Eficiencia A se entiende que el producto para hacer su función gasta menos energía y Eficiencia D obviamente es un producto anticuado que malgasta energía. Esto es muy importante porque aquí si algo es caro, es la electricidad. Las tiendas sólo ofrecen productos con eficiencia A, B y C.

Esta idea de la eficiencia parece ser muy importante aquí. Aparece por todas partes incluso en las menos imaginadas...

Por ejemplo, la primera vez que fui al dentista porque necesitaba una amalgama, fui sorprendido por la eficiencia del trabajo. Me había registrado para una consulta y esperé en una sala alrededor de 5 minutos. Llegó la asistente y me pidió que pasara al consultorio. Me senté en el clásico sillón reclinable mientras Elke le explicaba a la Doctora cuál era mi problema.

Entendida la cuestión entraron dos asistentes al consultorio y empezaron a preparar todo, cuando todo estuvo listo la doctora hizo su aparición, me saludó y puso a funcionar el sillon reclinable hasta que estuve totalmente horizontal. Prácticamente sin necesidad de palabra las asistentes hacían su trabajo, una puso la luz, la otra me aisló la muela y la doctora tomó el taladro y a trabajar se ha dicho. Una asistente estaba pendiente aspirando el exceso de agua, la doctora sin miramientos taladraba mi pobre muela y la tercera ya preparaba una mezcla para tapar la muela. Terminó el taladro, sentí el agua, el aire, el algodón y al momento la pasta con lo que quedó terminado el trabajo.


La doctora me pidió que hiciera otra cita para revisar otra muela. Se despidió muy cortés y se fue. Me levanté aturdido todavía, fui a la recepción y solicité una cita para la siguiente semana. Di las gracias y salí. Vi mi reloj y la visita al dentista había tardado en total 25 minutos. Eso es eficiencia.

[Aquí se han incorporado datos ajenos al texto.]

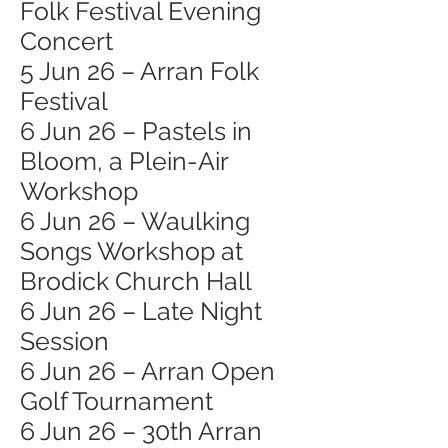
Folk Festival Evening
Concert
5 Jun 26 – Arran Folk
Festival
6 Jun 26 – Pastels in
Bloom, a Plein-Air
Workshop
6 Jun 26 – Waulking
Songs Workshop at
Brodick Church Hall
6 Jun 26 – Late Night
Session
6 Jun 26 – Arran Open
Golf Tournament
6 Jun 26 – 30th Arran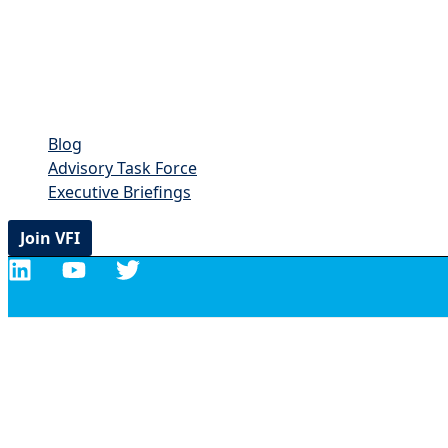
Blog
Advisory Task Force
Executive Briefings
Join VFI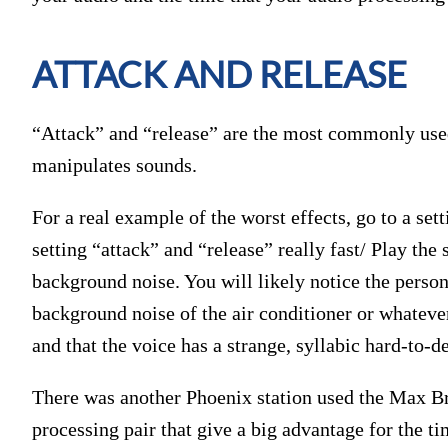
ATTACK AND RELEASE
“Attack” and “release” are the most commonly used
manipulates sounds.
For a real example of the worst effects, go to a set
setting “attack” and “release” really fast/ Play th
background noise. You will likely notice the perso
background noise of the air conditioner or whateve
and that the voice has a strange, syllabic hard-to-d
There was another Phoenix station used the Max 
processing pair that give a big advantage for the t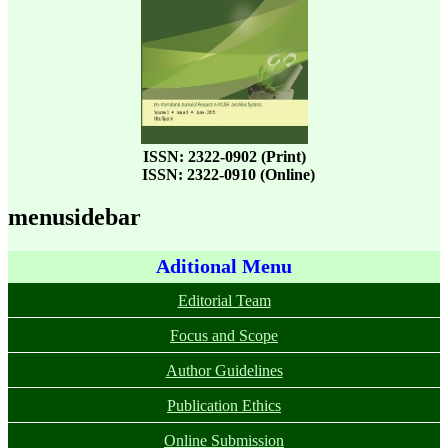
ISSN: 2322-0902 (Print)
ISSN: 2322-0910 (Online)
menusidebar
Aditional Menu
Editorial Team
Focus and Scope
Author Guidelines
Publication Ethics
Online Submission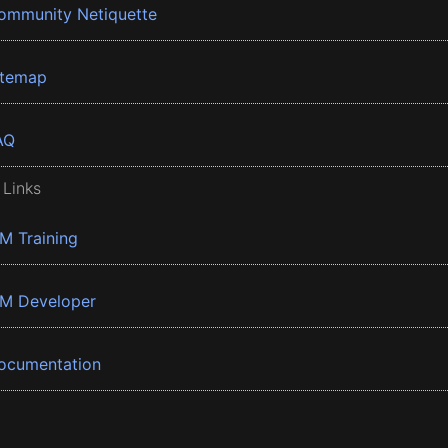
ommunity Netiquette
itemap
AQ
 Links
BM Training
BM Developer
ocumentation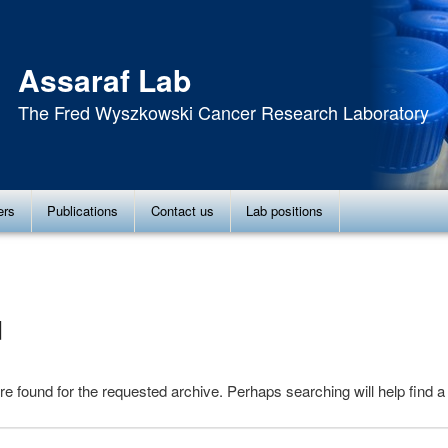
Assaraf Lab
The Fred Wyszkowski Cancer Research Laboratory
ers
Publications
Contact us
Lab positions
d
re found for the requested archive. Perhaps searching will help find a 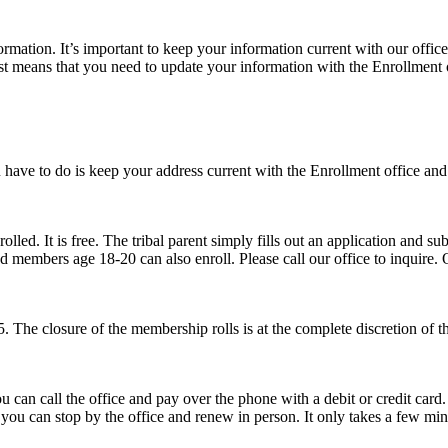
rmation. It’s important to keep your information current with our office 
ust means that you need to update your information with the Enrollment 
 have to do is keep your address current with the Enrollment office and 
ed. It is free. The tribal parent simply fills out an application and subm
led members age 18-20 can also enroll. Please call our office to inquire.
 The closure of the membership rolls is at the complete discretion of t
 can call the office and pay over the phone with a debit or credit card.
a you can stop by the office and renew in person. It only takes a few min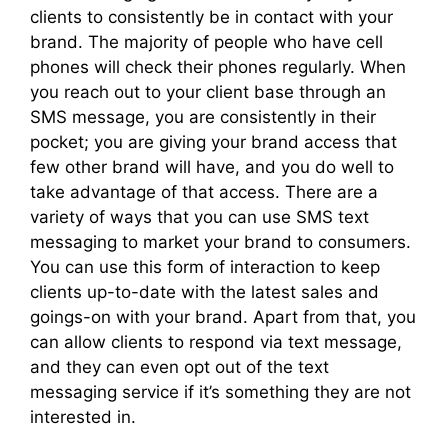
clients to consistently be in contact with your
brand. The majority of people who have cell
phones will check their phones regularly. When
you reach out to your client base through an
SMS message, you are consistently in their
pocket; you are giving your brand access that
few other brand will have, and you do well to
take advantage of that access. There are a
variety of ways that you can use SMS text
messaging to market your brand to consumers.
You can use this form of interaction to keep
clients up-to-date with the latest sales and
goings-on with your brand. Apart from that, you
can allow clients to respond via text message,
and they can even opt out of the text
messaging service if it’s something they are not
interested in.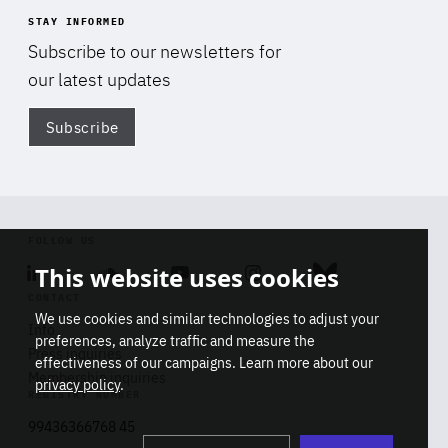
STAY INFORMED
Subscribe to our newsletters for
our latest updates
Subscribe
Di
FOLLOW US
This website uses cookies
Linkedin
Soundcloud
Youtube
Instagram
Bluesky
CONTACT
We use cookies and similar technologies to adjust your
Info
preferences, analyze traffic and measure the
Press inquiries
effectiveness of our campaigns. Learn more about our
Membership inquiries
privacy policy
.
REGISTRY NUMBER
Stop
Get our latest insights on Africa-
99436366768 45
playb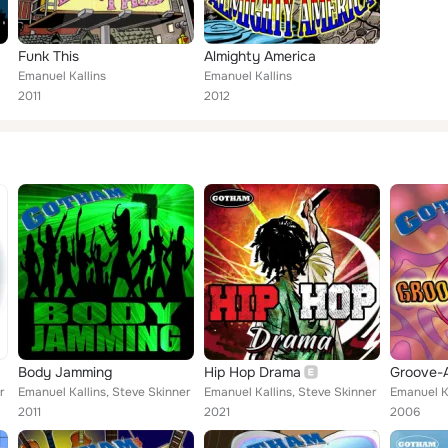
Funk This
Almighty America
Emanuel Kallins
Emanuel Kallins
2011
2012
Body Jamming
Hip Hop Drama
Groove-
r
Emanuel Kallins, Steve Skinner
Emanuel Kallins, Steve Skinner
Emanuel Ka
2011
2021
2006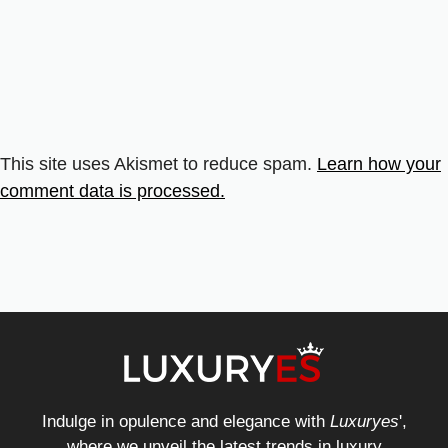
This site uses Akismet to reduce spam.
Learn how your
comment data is processed.
Indulge in opulence and elegance with
Luxuryes
',
where we unveil the latest trends in luxury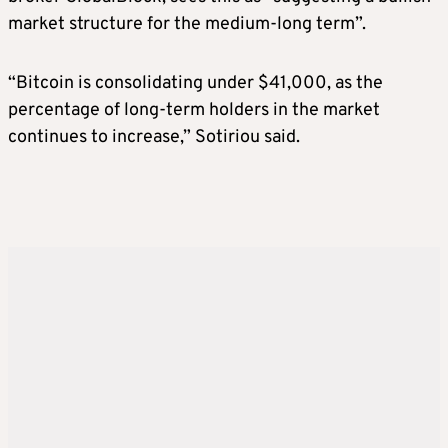
market structure for the medium-long term”.
“Bitcoin is consolidating under $41,000, as the
percentage of long-term holders in the market
continues to increase,” Sotiriou said.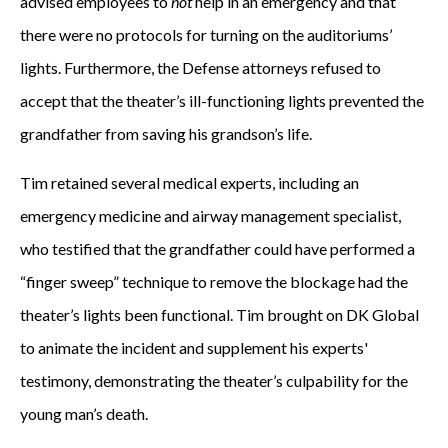
advised employees to
not
help in an emergency and that
there were no protocols for turning on the auditoriums’
lights. Furthermore, the Defense attorneys refused to
accept that the theater’s ill-functioning lights prevented the
grandfather from saving his grandson’s life.
Tim retained several medical experts, including an
emergency medicine and airway management specialist,
who testified that the grandfather could have performed a
“finger sweep” technique to remove the blockage had the
theater’s lights been functional. Tim brought on DK Global
to animate the incident and supplement his experts'
testimony, demonstrating the theater’s culpability for the
young man’s death.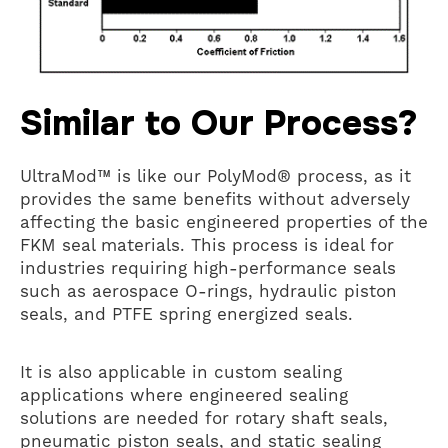
Similar to Our Process?
UltraMod™ is like our PolyMod® process, as it
provides the same benefits without adversely
affecting the basic engineered properties of the
FKM seal materials. This process is ideal for
industries requiring high-performance seals
such as aerospace O-rings, hydraulic piston
seals, and PTFE spring energized seals.
It is also applicable in custom sealing
applications where engineered sealing
solutions are needed for rotary shaft seals,
pneumatic piston seals, and static sealing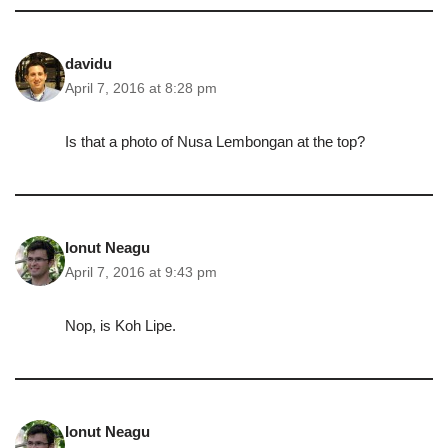
davidu
April 7, 2016 at 8:28 pm
Is that a photo of Nusa Lembongan at the top?
Ionut Neagu
April 7, 2016 at 9:43 pm
Nop, is Koh Lipe.
Ionut Neagu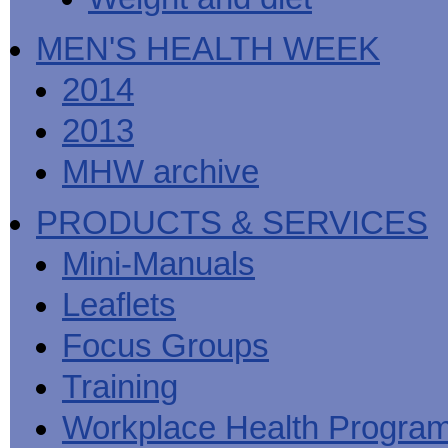
MEN'S HEALTH WEEK
2014
2013
MHW archive
PRODUCTS & SERVICES
Mini-Manuals
Leaflets
Focus Groups
Training
Workplace Health Progra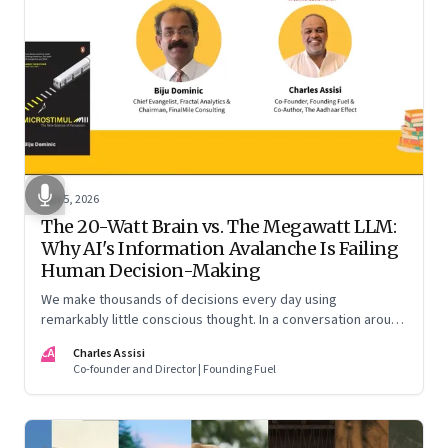
Jun 5, 2026
The 20-Watt Brain vs. The Megawatt LLM:
Why AI's Information Avalanche Is Failing
Human Decision-Making
We make thousands of decisions every day using
remarkably little conscious thought. In a conversation around
his new book ‘Micro Stimuli’, Biju Dominic explains what that
CA
Charles Assisi
means for AI, communication, and the way we persuade
Co-founder and Director | Founding Fuel
ourselves and others.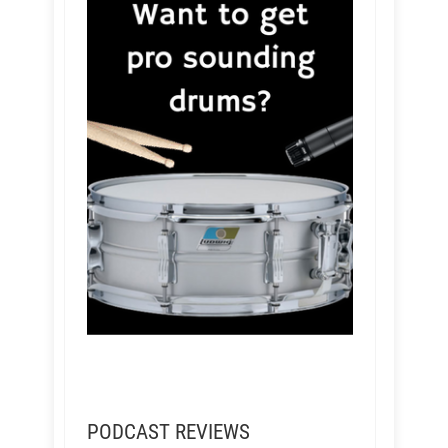
PODCAST REVIEWS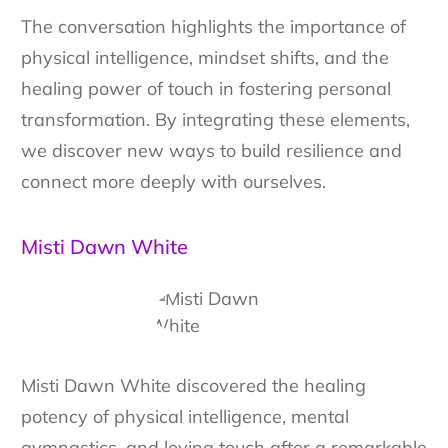
The conversation highlights the importance of
physical intelligence, mindset shifts, and the
healing power of touch in fostering personal
transformation. By integrating these elements,
we discover new ways to build resilience and
connect more deeply with ourselves.
Misti Dawn White
Misti Dawn White discovered the healing
potency of physical intelligence, mental
gymnastics, and loving touch after a remarkable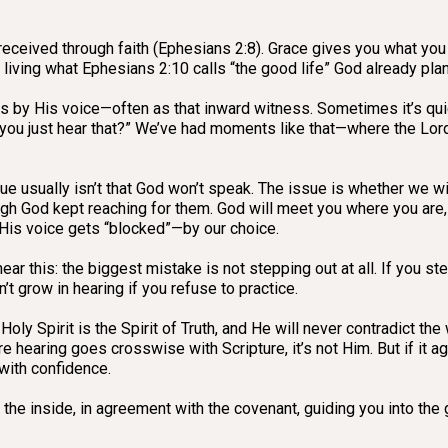
e—received through faith (Ephesians 2:8). Grace gives you what you 
living what Ephesians 2:10 calls “the good life” God already planne
 by His voice—often as that inward witness. Sometimes it’s qui
 you just hear that?” We’ve had moments like that—where the Lord 
sue usually isn’t that God won’t speak. The issue is whether we 
gh God kept reaching for them. God will meet you where you are, b
 His voice gets “blocked”—by our choice.
r this: the biggest mistake is not stepping out at all. If you step
’t grow in hearing if you refuse to practice.
 Holy Spirit is the Spirit of Truth, and He will never contradict th
re hearing goes crosswise with Scripture, it’s not Him. But if it a
with confidence.
 the inside, in agreement with the covenant, guiding you into the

En México ir al doctor por lo menos tarda una hora, en lo que esperas, en lo que te platica el doctor, en lo que te pregunta si te duele o no, en lo que él mismo prepara muchas veces la solución, en lo que haces teatro, yo generalmente terminaba dormido por la luz.

Aquí nisiquiera pude acomodame, un, dos, tres y listo. Todo estuvo muy bien, sin quejas, pero pienso que faltó un poco de tacto, cuando caminaba en la calle me sentí literalmente como un auto que acababa de salir de la hojalatería y no como un paciente que acaba de visitar al dentista. Falta mimar más al cliente, pienso que eso es importante aunque no sea eficiente.

Roberto Cortés

Montag, 7. Januar 2008

Der, Das oder Die

Hace 6 meses llegué a Saarbrucken, tardé más de un mes en iniciar mis estudios de alemán y no muy convencido comencé el curso del segundo nivel, segunda parte.

Dos años antes, había tomado 3 cursos en México, tres cursos que representaban el primer nivel. Pero aquí no había segundo nivel y no quería iniciar otra vez desde cero.

Por eso tomé el curso de segundo nivel, parte dos - que a demás era intensivo de tres semanas-. Pronto me di cuenta que no había sido buena idea, de lo aprendido antes prácticamente todo había olvidado y tratar de emparejarme en el curso me costó muchísimo. Obvié los detalles para centrarme más en la gramática.

Aquí debo aclarar que el alemán es un idioma nada sencillo, hay conjugación, hay un sistema de posición del verbo que te revuelve la cabeza -el verbo siempre debe estar en segunda posición- que te hace formar oraciones como: "ayer he para ti un periodico en la esquina comprado."

Y su especialidad es la declinación del artículo definido que dependiendo si el sustantivo funciona como objeto directo u objeto indirecto va a sufrir modificaciones. Pero si no sabes el género de las palabras estás perdido.

Así llego a donde estoy. La gramática la entiendo, me equivoco todavía con el verbo y soy un caso perdido con la declinación de los artículos definidos. Hagan de cuenta que hablo español cometiendo errores con los verbos ser y estar. Algo básico, que no interrumpe la comunicación pero que todos se dan cuenta que está mal.


Paciencia, este año, mi propósito es regresar a lo básico he ir aprendiendo los sustantivos junto con su género.